Wir haben auch einen neuen Berg gefunden, den Steinkopf, der dem Schafstein mit seinen Blockmeeren ähnelt. Sein Gipfel ist als Naturschutz-Kernzone deklariert: Sobald wir den Wald betraten, tauchten wir in eine andere Welt ein.
Wieder gab es neue Pflanzen zu entdecken. Am ersten Tag sahen wir am Berghang hinter dem Spiegelshof sogar drei Schwarzstörche.
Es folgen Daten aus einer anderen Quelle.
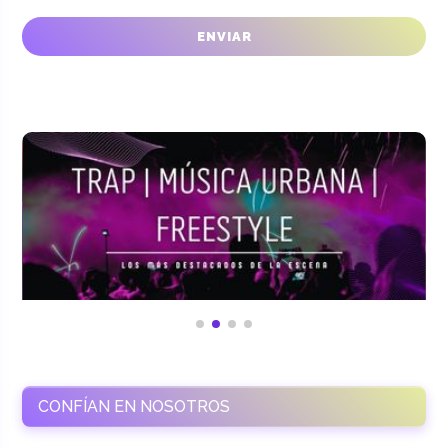
CONFÍAN EN NOSOTROS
Der magischste Ort war für mich ein Fleckchen Erde vor den Kalkfelsen auf dem Weg zum Schafstein: gelb blühende kanadische Goldrute neben einem dicken Pulk violett-rosa Dost, umringt von blassgrün blühendem Frauenmantel. Der Dost war voller Luftwesen, die dort eine heitere Nektar-Party feierten. Erst dachte ich, das sei ein kleiner Garten, von Menschen angelegt. Aber es war Nature herself, die diesen Garten geschaffen hatte. Ich muss oft an diesen Ort denken: Ich suche nach anderen Möglichkeiten des Gartenbaus, da die Art und Weise, die ich mir in den letzten zwanzig Jahren angeeignet habe, sehr arbeitsintensiv und aufwendig ist. Ich habe mich zu einem Einführungskurs in Permakultur angemeldet, mit der ich schon seit Jahren liebäugele.